This route describes a hike to the top of Val Benchmark
(12516) located in the Uinta Mountains of Utah. It is over 16 miles one way to the summit. Most of the route is on a well maintained trail or involves straightforward cross country travel. There is a 1 mile section towards the end that is class 2, possibly easy class 3, but the rest is class 1.

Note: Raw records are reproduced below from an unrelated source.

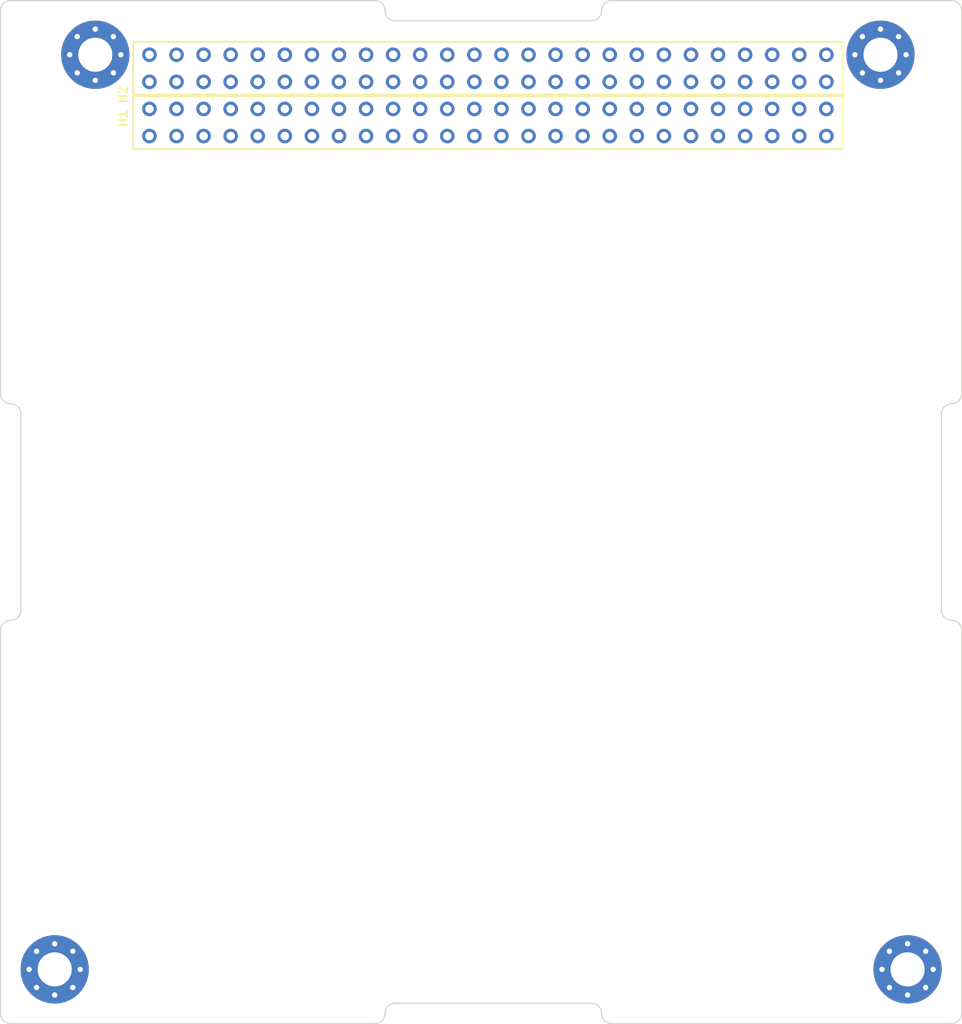
<source format=kicad_pcb>
(kicad_pcb
	(version 20240108)
	(generator "pcbnew")
	(generator_version "8.0")
	(general
		(thickness 1.6)
		(legacy_teardrops no)
	)
	(paper "A4")
	(layers
		(0 "F.Cu" signal)
		(31 "B.Cu" signal)
		(32 "B.Adhes" user "B.Adhesive")
		(33 "F.Adhes" user "F.Adhesive")
		(34 "B.Paste" user)
		(35 "F.Paste" user)
		(36 "B.SilkS" user "B.Silkscreen")
		(37 "F.SilkS" user "F.Silkscreen")
		(38 "B.Mask" user)
		(39 "F.Mask" user)
		(40 "Dwgs.User" user "User.Drawings")
		(41 "Cmts.User" user "User.Comments")
		(42 "Eco1.User" user "User.Eco1")
		(43 "Eco2.User" user "User.Eco2")
		(44 "Edge.Cuts" user)
		(45 "Margin" user)
		(46 "B.CrtYd" user "B.Courtyard")
		(47 "F.CrtYd" user "F.Courtyard")
		(48 "B.Fab" user)
		(49 "F.Fab" user)
		(50 "User.1" user)
		(51 "User.2" user)
		(52 "User.3" user)
		(53 "User.4" user)
		(54 "User.5" user)
		(55 "User.6" user)
		(56 "User.7" user)
		(57 "User.8" user)
		(58 "User.9" user)
	)
	(setup
		(pad_to_mask_clearance 0)
		(allow_soldermask_bridges_in_footprints no)
		(pcbplotparams
			(layerselection 0x00010fc_ffffffff)
			(plot_on_all_layers_selection 0x0000000_00000000)
			(disableapertmacros no)
			(usegerberextensions no)
			(usegerberattributes yes)
			(usegerberadvancedattributes yes)
			(creategerberjobfile yes)
			(dashed_line_dash_ratio 12.000000)
			(dashed_line_gap_ratio 3.000000)
			(svgprecision 4)
			(plotframeref no)
			(viasonmask no)
			(mode 1)
			(useauxorigin no)
			(hpglpennumber 1)
			(hpglpenspeed 20)
			(hpglpendiameter 15.000000)
			(pdf_front_fp_property_popups yes)
			(pdf_back_fp_property_popups yes)
			(dxfpolygonmode yes)
			(dxfimperialunits yes)
			(dxfusepcbnewfont yes)
			(psnegative no)
			(psa4output no)
			(plotreference yes)
			(plotvalue yes)
			(plotfptext yes)
			(plotinvisibletext no)
			(sketchpadsonfab no)
			(subtractmaskfromsilk no)
			(outputformat 1)
			(mirror no)
			(drillshape 1)
			(scaleselection 1)
			(outputdirectory "")
		)
	)
	(net 0 "")
	(footprint "VST104_footprints:MountingHole_3.2mm_M3_Pad_Via" (layer "F.Cu") (at 109.86 148.375))
	(footprint "VST104_footprints:ESQ-126-39-x-D" (layer "F.Cu") (at 118.75 65.19))
	(footprint "VST104_footprints:MountingHole_3.2mm_M3_Pad_Via" (layer "F.Cu") (at 189.87 148.375))
	(footprint "VST104_footprints:MountingHole_3.2mm_M3_Pad_Via" (layer "F.Cu") (at 187.33 62.65))
	(footprint "VST104_footprints:MountingHole_3.2mm_M3_Pad_Via" (layer "F.Cu") (at 113.67 62.65))
	(footprint "VST104_footprints:ESQ-126-39-x-D" (layer "F.Cu") (at 118.75 70.27))
	(gr_line
		(start 141.8005 151.55)
		(end 160.2155 151.55)
		(stroke
			(width 0.1)
			(type solid)
		)
		(layer "Edge.Cuts")
		(uuid "003b6016-547a-4850-9013-01f70fe615ad")
	)
	(gr_arc
		(start 141.8005 59.475)
		(mid 141.126981 59.196019)
		(end 140.848 58.5225)
		(stroke
			(width 0.1)
			(type solid)
		)
		(layer "Edge.Cuts")
		(uuid "1c732f7c-dc93-4a13-bb6a-c65d3d80a63a")
	)
	(gr_line
		(start 105.7325 153.455)
		(end 139.8955 153.455)
		(stroke
			(width 0.1)
			(type solid)
		)
		(layer "Edge.Cuts")
		(uuid "1d048eb8-3fc4-4b5f-9ac1-ea72ecd5b952")
	)
	(gr_arc
		(start 104.78 58.5225)
		(mid 105.058981 57.848981)
		(end 105.7325 57.57)
		(stroke
			(width 0.1)
			(type solid)
		)
		(layer "Edge.Cuts")
		(uuid "1ef05a4b-bd43-46f8-a742-7a758cfad9fb")
	)
	(gr_line
		(start 141.8005 59.475)
		(end 160.2155 59.475)
		(stroke
			(width 0.1)
			(type solid)
		)
		(layer "Edge.Cuts")
		(uuid "1fa2d85c-679f-4376-ac61-90bca5e2ce43")
	)
	(gr_arc
		(start 105.7325 95.3652)
		(mid 105.058981 95.086219)
		(end 104.78 94.4127)
		(stroke
			(width 0.1)
			(type solid)
		)
		(layer "Edge.Cuts")
		(uuid "30264bbf-94cb-4f4b-af1a-f9f4579f6aa4")
	)
	(gr_arc
		(start 105.7325 95.3652)
		(mid 106.406019 95.644181)
		(end 106.685 96.3177)
		(stroke
			(width 0.1)
			(type solid)
		)
		(layer "Edge.Cuts")
		(uuid "3d7479e0-efb6-4a3f-b186-3c1f0ef306f9")
	)
	(gr_arc
		(start 106.685 114.7073)
		(mid 106.406019 115.380819)
		(end 105.7325 115.6598)
		(stroke
			(width 0.1)
			(type solid)
		)
		(layer "Edge.Cuts")
		(uuid "3fbdd11a-8fb4-41b3-bd2e-60cdf471e0a5")
	)
	(gr_arc
		(start 160.2155 151.55)
		(mid 160.889019 151.828981)
		(end 161.168 152.5025)
		(stroke
			(width 0.1)
			(type solid)
		)
		(layer "Edge.Cuts")
		(uuid "441af667-3657-4a51-bfae-d68fa560e58b")
	)
	(gr_arc
		(start 193.9975 115.6598)
		(mid 194.671019 115.938781)
		(end 194.95 116.6123)
		(stroke
			(width 0.1)
			(type solid)
		)
		(layer "Edge.Cuts")
		(uuid "58a0d21e-7865-4bbe-b5c1-e95bbfeb431a")
	)
	(gr_arc
		(start 140.848 152.5025)
		(mid 141.126981 151.828981)
		(end 141.8005 151.55)
		(stroke
			(width 0.1)
			(type solid)
		)
		(layer "Edge.Cuts")
		(uuid "5aaf82ad-6014-4864-bfc4-55ac734e898f")
	)
	(gr_arc
		(start 194.95 152.5025)
		(mid 194.671019 153.176019)
		(end 193.9975 153.455)
		(stroke
			(width 0.1)
			(type solid)
		)
		(layer "Edge.Cuts")
		(uuid "61741576-8045-43b1-8792-ba704cedd949")
	)
	(gr_arc
		(start 193.9975 115.6598)
		(mid 193.323981 115.380819)
		(end 193.045 114.7073)
		(stroke
			(width 0.1)
			(type solid)
		)
		(layer "Edge.Cuts")
		(uuid "69e510de-bd90-48b9-a3b2-b91ac3f5fd27")
	)
	(gr_arc
		(start 161.168 58.5225)
		(mid 160.889019 59.196019)
		(end 160.2155 59.475)
		(stroke
			(width 0.1)
			(type solid)
		)
		(layer "Edge.Cuts")
		(uuid "7059bd88-eef8-42a4-9569-a492158f45df")
	)
	(gr_line
		(start 194.95 58.5225)
		(end 194.95 94.4127)
		(stroke
			(width 0.1)
			(type solid)
		)
		(layer "Edge.Cuts")
		(uuid "7e9aa826-9c6c-4d7b-a093-2ac473f0aa42")
	)
	(gr_line
		(start 106.685 96.3177)
		(end 106.685 114.7073)
		(stroke
			(width 0.1)
			(type solid)
		)
		(layer "Edge.Cuts")
		(uuid "80d2929f-35df-4d71-ac85-8fef66ce6383")
	)
	(gr_line
		(start 104.78 116.6123)
		(end 104.78 152.5025)
		(stroke
			(width 0.1)
			(type solid)
		)
		(layer "Edge.Cuts")
		(uuid "8876f358-f82d-46f4-b7ec-cb4264e26b3c")
	)
	(gr_line
		(start 105.7325 57.57)
		(end 139.8955 57.57)
		(stroke
			(width 0.1)
			(type solid)
		)
		(layer "Edge.Cuts")
		(uuid "8c70a511-eccf-489b-b9f8-90fa2981f8c9")
	)
	(gr_arc
		(start 140.848 152.5025)
		(mid 140.569019 153.176019)
		(end 139.8955 153.455)
		(stroke
			(width 0.1)
			(type solid)
		)
		(layer "Edge.Cuts")
		(uuid "911e073d-8d9b-4888-ad0d-8976509f7469")
	)
	(gr_arc
		(start 105.7325 153.455)
		(mid 105.058981 153.176019)
		(end 104.78 152.5025)
		(stroke
			(width 0.1)
			(type solid)
		)
		(layer "Edge.Cuts")
		(uuid "93cfdebd-6431-483f-8908-28202af59cd5")
	)
	(gr_line
		(start 194.95 116.6123)
		(end 194.95 152.5025)
		(stroke
			(width 0.1)
			(type solid)
		)
		(layer "Edge.Cuts")
		(uuid "9c335a90-bbac-4ca4-90b5-b873c64ad70f")
	)
	(gr_arc
		(start 193.9975 57.57)
		(mid 194.671019 57.848981)
		(end 194.95 58.5225)
		(stroke
			(width 0.1)
			(type solid)
		)
		(layer "Edge.Cuts")
		(uuid "9ee87c51-2124-41cb-9429-dde24d2e3b76")
	)
	(gr_arc
		(start 162.1205 153.455)
		(mid 161.446981 153.176019)
		(end 161.168 152.5025)
		(stroke
			(width 0.1)
			(type solid)
		)
		(layer "Edge.Cuts")
		(uuid "acffe659-c37a-4775-af80-120e59f961c8")
	)
	(gr_line
		(start 193.045 96.3177)
		(end 193.045 114.7073)
		(stroke
			(width 0.1)
			(type solid)
		)
		(layer "Edge.Cuts")
		(uuid "ba619870-5aa9-489d-8e3e-6c0950d39375")
	)
	(gr_line
		(start 104.78 58.5225)
		(end 104.78 94.4127)
		(stroke
			(width 0.1)
			(type solid)
		)
		(layer "Edge.Cuts")
		(uuid "baba803d-d9bf-485c-8ed7-ed0fb66235b2")
	)
	(gr_arc
		(start 139.8955 57.57)
		(mid 140.569019 57.848981)
		(end 140.848 58.5225)
		(stroke
			(width 0.1)
			(type solid)
		)
		(layer "Edge.Cuts")
		(uuid "bc519024-61e6-40bc-a9a7-2f6f9b3bcd56")
	)
	(gr_arc
		(start 161.168 58.5225)
		(mid 161.446981 57.848981)
		(end 162.1205 57.57)
		(stroke
			(width 0.1)
			(type solid)
		)
		(layer "Edge.Cuts")
		(uuid "bd30380a-2508-425f-bd04-9db2c838e5d3")
	)
	(gr_arc
		(start 193.045 96.3177)
		(mid 193.323981 95.644181)
		(end 193.9975 95.3652)
		(stroke
			(width 0.1)
			(type solid)
		)
		(layer "Edge.Cuts")
		(uuid "cde7a1aa-5e52-4e7e-81f7-2a876b735702")
	)
	(gr_arc
		(start 104.78 116.6123)
		(mid 105.058981 115.938781)
		(end 105.7325 115.6598)
		(stroke
			(width 0.1)
			(type solid)
		)
		(layer "Edge.Cuts")
		(uuid "e9111916-0154-4055-ad5d-25d0c6039c2a")
	)
	(gr_line
		(start 162.1205 153.455)
		(end 193.9975 153.455)
		(stroke
			(width 0.1)
			(type solid)
		)
		(layer "Edge.Cuts")
		(uuid "ea33bc08-adae-45f3-9f6b-13b6532decfe")
	)
	(gr_line
		(start 162.1205 57.57)
		(end 193.9975 57.57)
		(stroke
			(width 0.1)
			(type solid)
		)
		(layer "Edge.Cuts")
		(uuid "f5524675-6bb3-45c3-9d88-6880a47ed080")
	)
	(gr_arc
		(start 194.95 94.4127)
		(mid 194.671019 95.086219)
		(end 193.9975 95.3652)
		(stroke
			(width 0.1)
			(type solid)
		)
		(layer "Edge.Cuts")
		(uuid "fca91093-131e-4a15-a280-7da20ebdfc01")
	)
)

</source>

In brief, start at Henrys Fork Trailhead and take the trail 9.75 miles to Gunsight Pass. Drop into Painter Basin and head for Trail Rider Pass 3.6 miles away. From the pass, follow the ridge 2.85 miles east to the summit.
Length: 16.2 miles 1 way
Round trip elevation gain: 4700 feet
Start elevation: 9400 feet
Summit elevation: 12516
The route starts at the Henrys Fork Trailhead, located on the north slope of the Uintas, about a 2.5 hour drive from Salt Lake City. See the directions in the Getting There
section for the Val Benchmark page.
Start at Henrys Fork Trailhead and take the trail 9.75 miles to Gunsight Pass. A major milestone 5.3 miles along the way is Elkhorn crossing, where you cross the Henrys Fork River on a bridge located at N40 51.277 W110 22.953. You don't want to miss this bridge as the water will be flowing fast and furious for much of the summer. After cresting the pass you get your first view of Val Benchmark. Here's what it looked like mid morning.
Val Benchmark ridge
Here's what it looked like late afternoon from a point a little farther from the pass.
Val Benchmark ridge
From the pass, take the trail (#168) SE into Painter Basin 1.5 miles until you reach the intersection with the trail heading toward Anderson Pass at N40 46.886 W110 20.519. Leave the trail and travel cross country 1.6 miles to the base of Trail Rider Pass as shown by the red line on the map. There is a trail shown on the USGS map (#043) that you can try to pick up. However, it's either not where it's supposed to be or is not distinctive enough to notice so I just continued cross country towards the pass. There are several small streams that require minor scouting to find a crossing. Even though several swamps are shown on the map, they can always be skirted easily. As you near the base of the pass, you will begin to see cairns marking the way, but no distinct path. As the route steepens, a distinct path appears that is followed to about 11640 feet at which point you should start veering east to attain the ridge. It is about .4 miles from the base of the pass to the pass.
Looking back at Painter Basin and Gunsight Pass
At the top of the pass follow the ridge 1.5 miles east, until bump 12327 is reached. This portion of the ridge has a definite crest to it. The one mile stretch preceding 12327 is rather slow going. If you stick to the top of ridge you will find large flat shifting slabs. It's not difficult, but you have to be careful and it's time consuming. In this area I found tons of large spider webs stretching 3 feet or so from one big rock to another. This also made the going slow because I was afraid that if I plowed right through, I might get bitten. On the way back, I stayed lower and traversed to the south of the ridge. The rocks were smaller and didn't shift, but I wouldn't call them easy to walk on and progress was again slow.
From the top of 12327 it is another 1.35 miles to the top of Val Benchmark This section of the ridge is more like a plateau than a ridge and has no well defined crest.
The ridge leading to 12327 Approaching 12327 Almost at the "summit" of Val Benchmark
I did this trip in one long day. It took 7 hours and 50 minutes to get to Val and 16 hours and 20 minutes round trip. Most people would prefer to set up a base camp in Painter Basin and do this and several surrounding peaks on the same trip. From Trail Rider Pass at the west end of the Val ridge, it looked as though one could scramble up the ridge to the southwest about a mile to climb Trail Rider Peak. From that summit it is less than a mile to either Roberts Peak south or Painter Peak north. All three of these peaks are seldom climbed.
Roberts Peak Trail Rider Peak Painter Peak
When to Climb
July through early September are the best months to hike in the Uintas. June might be okay depending upon the previous winter's snowpack. In early summer, the portion of the trail through Henrys Fork Basin will likely be very muddy and in places have standing water on it. The mosquitoes will be biting all summer long. In September, the mosquitoes have dissipated but any precipitation coming down after September 1st will most likely be as snow. It will melt quickly at the beginning of the month but by the middle will stick around until next summer on shady northern slopes.